Paris n'idéalise pas la Géorgie, il comprend son rôle dans l'escalade du conflit dans le Caucase du Sud. Le ministère russe des Affaires étrangères apprécie particulièrement le fait que Nicolas Sarkozy soit prêt à prendre des responsabilités en donnant des garanties déterminées que Tbilissi ne réitérera pas ses tentatives de prendre une revanche après sa défaite essuyée en Abkhazie et en Ossétie du Sud. En quatre ans de "dégel des conflits" (il a débuté en mai 2004), Moscou n'a pu obtenir une telle compréhension de la part des Américains (considérés par le Kremlin, conformément aux traditions de la diplomatie soviétique, comme les principaux acteurs en n'importe quel endroit de la planète).

L'activité de Nicolas Sarkozy pour parvenir à la paix est également importante pour Tbilissi. Cela permet aux dirigeants géorgiens de faire coup double. Premièrement, ils peuvent balayer les accusations selon lesquelles ils appliqueraient une politique étrangère unilatéralement pro-américaine. Mikhaïl Saakachvili est malmené sur ce point par ses opposants politiques, qui estiment qu'il n'apprécie pas à sa juste valeur le vecteur européen. Deuxièmement, il y a un espoir de réussir à internationaliser le règlement du conflit grâce à l'intensification de l'activité de l'UE.

Bref, Paris est un partenaire avantageux aussi bien pour Tbilissi que pour Moscou. La mission de Nicolas Sarkozy fait également les affaires de Bruxelles, dont la bureaucratie pourra mettre ces résultats à son actif (à défaut de percées dans d'autres domaines).

Mais l'essentiel reste que les approches adoptées par la France (qui vise un leadership réel, et non formel, en Europe) sont plus pragmatiques que le projet américain de démocratisation de l'Eurasie et du Grand Proche-Orient, élaboré dans une optique très idéologique. La mission française laisse une place aux procédures diplomatiques normales (discussions, marchandages), elle n'a aucun besoin de propagande dans l'esprit du "démocratisme scientifique".
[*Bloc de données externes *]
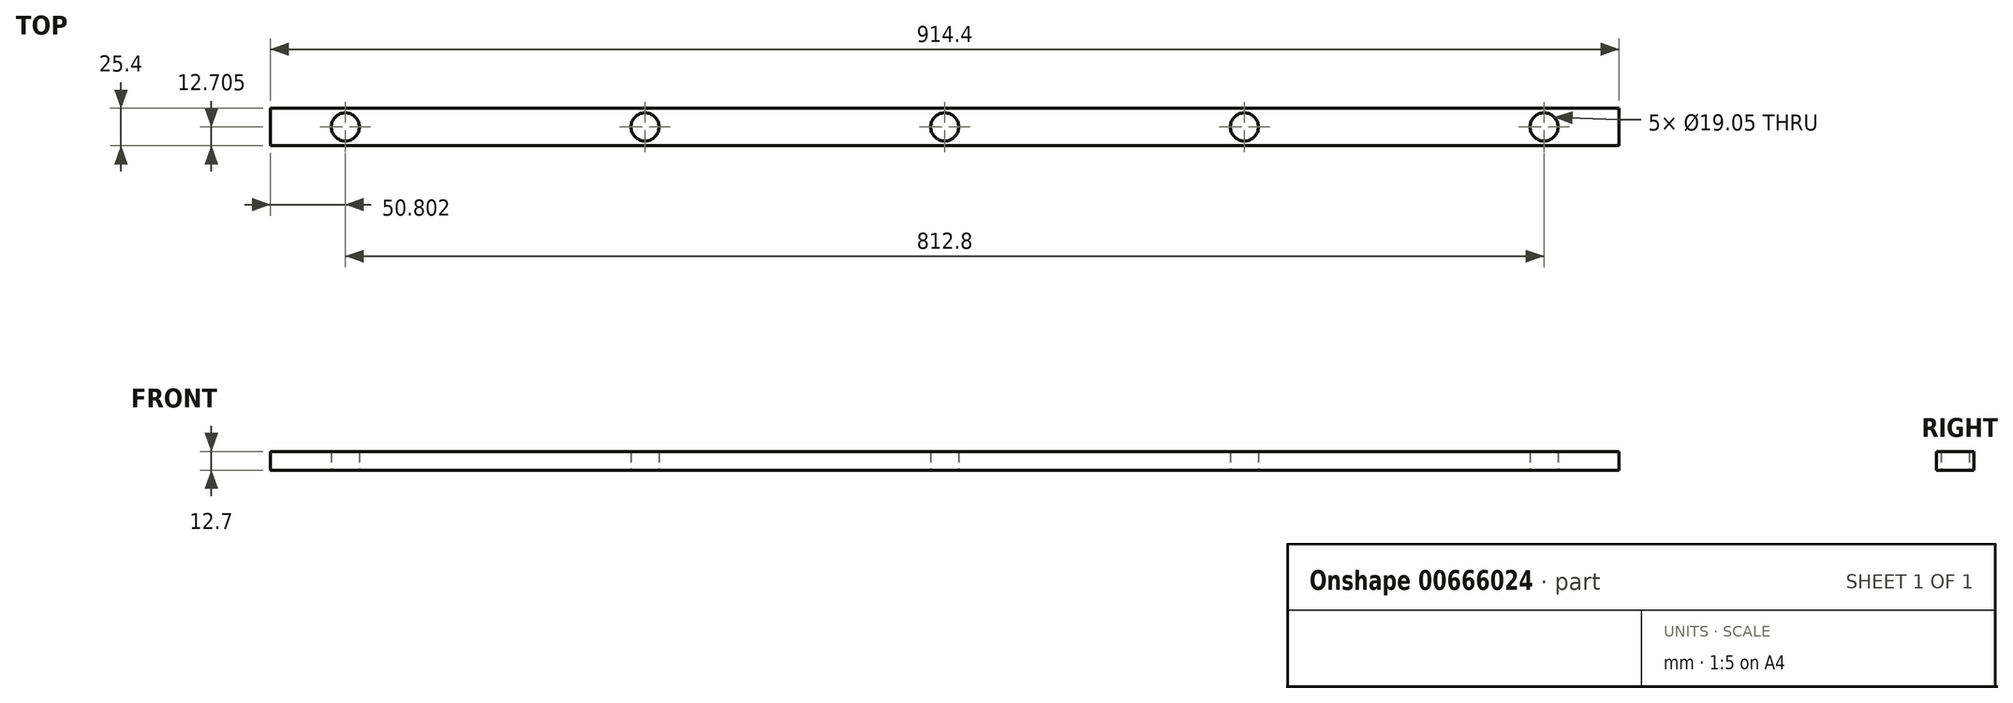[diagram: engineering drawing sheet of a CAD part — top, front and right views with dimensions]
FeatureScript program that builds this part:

"L'Europe doit être juste et ne pas hésiter à sortir du cadre de schémas idéologiques pour porter un message de paix", a déclaré le président français dans son discours prononcé au Parlement européen. N'ayons pas peur de le dire, c'est là un pas très important.

Sergueï Markedonov est chef du service des problèmes des rapports interethniques de l'Institut d'analyse politique et militaire.

Les opinions exprimées dans cet article sont laissées à la stricte responsabilité de l'auteur.